Hereford United chairman warns Bulls may go part-time

Hereford chairman David Keyte has warned they may have to go part-time as they cannot go on losing money at their current rate of over £8,000 a week.

The Bulls' board budgeted for home gates of around 2,400 this season, but have so far averaged just 1,819.

"At £11-12 on average per ticket, then that's the wrong end of £8,000-9,000," Keyte told BBC Hereford & Worcester.

"I'm sure part-time football would be on the agenda. We need to look at every single angle to keep moving forward."

He added: "If it's the case this is where things are going to be for a few years now, then maybe prudently we should be thinking that."

The Blue Square Bet Premier club knew that there would have to be budget cuts at Edgar Street after being relegated from the Football League in April for the second time in 15 years.

Average attendances at Edgar Street

  • 2007-08 3,421
  • 2008-09 3,270
  • 2009-10 2,138
  • 2010-11 2,516
  • 2011-12 2,553
  • 2012-13 1,819

But their six home games so far have brought a disappointing response in the stands, mirroring the poor run of form that followed the Bulls' bright start of 10 points from their first four matches.

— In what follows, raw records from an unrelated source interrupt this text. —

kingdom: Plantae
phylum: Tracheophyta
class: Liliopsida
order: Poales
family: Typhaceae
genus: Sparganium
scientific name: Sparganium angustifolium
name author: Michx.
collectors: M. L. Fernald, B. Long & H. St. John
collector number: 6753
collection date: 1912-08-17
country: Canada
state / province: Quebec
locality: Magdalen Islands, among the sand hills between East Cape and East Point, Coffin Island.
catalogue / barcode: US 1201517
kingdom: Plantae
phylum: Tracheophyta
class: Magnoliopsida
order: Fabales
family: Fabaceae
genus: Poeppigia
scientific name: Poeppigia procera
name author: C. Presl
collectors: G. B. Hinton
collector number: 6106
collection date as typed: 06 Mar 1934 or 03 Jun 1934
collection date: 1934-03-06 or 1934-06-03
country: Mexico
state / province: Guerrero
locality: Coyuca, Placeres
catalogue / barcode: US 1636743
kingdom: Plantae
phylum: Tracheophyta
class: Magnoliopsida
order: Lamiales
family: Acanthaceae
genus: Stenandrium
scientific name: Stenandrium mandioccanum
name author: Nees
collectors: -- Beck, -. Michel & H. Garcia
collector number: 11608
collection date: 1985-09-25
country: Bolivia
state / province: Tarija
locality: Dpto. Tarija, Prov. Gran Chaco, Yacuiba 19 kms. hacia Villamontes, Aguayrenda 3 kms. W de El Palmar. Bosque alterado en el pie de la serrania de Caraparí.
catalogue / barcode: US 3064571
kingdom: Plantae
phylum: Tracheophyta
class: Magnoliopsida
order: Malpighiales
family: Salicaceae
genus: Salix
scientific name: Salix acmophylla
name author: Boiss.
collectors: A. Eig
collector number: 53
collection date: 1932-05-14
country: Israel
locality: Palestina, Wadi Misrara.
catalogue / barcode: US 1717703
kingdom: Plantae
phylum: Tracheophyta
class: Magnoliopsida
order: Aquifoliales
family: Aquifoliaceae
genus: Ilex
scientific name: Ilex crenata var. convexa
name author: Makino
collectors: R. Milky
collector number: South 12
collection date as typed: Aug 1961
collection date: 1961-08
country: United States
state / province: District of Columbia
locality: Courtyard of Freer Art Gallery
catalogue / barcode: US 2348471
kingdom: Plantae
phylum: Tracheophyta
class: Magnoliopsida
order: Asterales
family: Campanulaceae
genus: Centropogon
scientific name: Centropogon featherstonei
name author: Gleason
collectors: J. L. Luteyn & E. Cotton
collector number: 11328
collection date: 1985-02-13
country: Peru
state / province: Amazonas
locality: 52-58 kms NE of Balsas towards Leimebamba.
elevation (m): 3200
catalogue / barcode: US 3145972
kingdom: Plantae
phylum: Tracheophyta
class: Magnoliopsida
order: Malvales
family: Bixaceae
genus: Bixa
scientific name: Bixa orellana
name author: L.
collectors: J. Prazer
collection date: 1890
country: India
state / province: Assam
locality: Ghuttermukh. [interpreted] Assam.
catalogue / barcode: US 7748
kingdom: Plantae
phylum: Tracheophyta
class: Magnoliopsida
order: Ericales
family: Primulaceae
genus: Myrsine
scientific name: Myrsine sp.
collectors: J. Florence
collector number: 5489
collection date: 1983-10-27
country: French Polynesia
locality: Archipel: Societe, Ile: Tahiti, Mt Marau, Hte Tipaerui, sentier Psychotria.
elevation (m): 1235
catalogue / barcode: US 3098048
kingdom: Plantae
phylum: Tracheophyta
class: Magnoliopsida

And, on top of the fall in gates, Hereford have also been landed with a sizeable bill following a routine VAT audit.

"They're suggesting we owe about £45,000, predominantly from the 2008-09 season," adds Keyte.

"It's one thing to be battling away week by week, but it's a bit beyond to have to face up to the fact you have to pay for previous debts.

"We are trying to negotiate some kind of payment scheme."

The Bulls' chairman, who owns only 16% of the total shares at Edgar Street, has now called a shareholders meeting for later in the month aimed at attracting new investors.

"We would welcome conversations with anybody who thinks they can help," he said. "But it is a difficult time at the moment.

"I have got to accept that the business sense to it, in the eyes of people who might have money, probably doesn't stack up.

"With football up and down the country struggling with low attendances, it doesn't stand out as an obvious investment.

"On a personal level, I possibly have some regrets about carrying it for the past three years. Now is the time for the people in Herefordshire to say: 'We need to be helping'."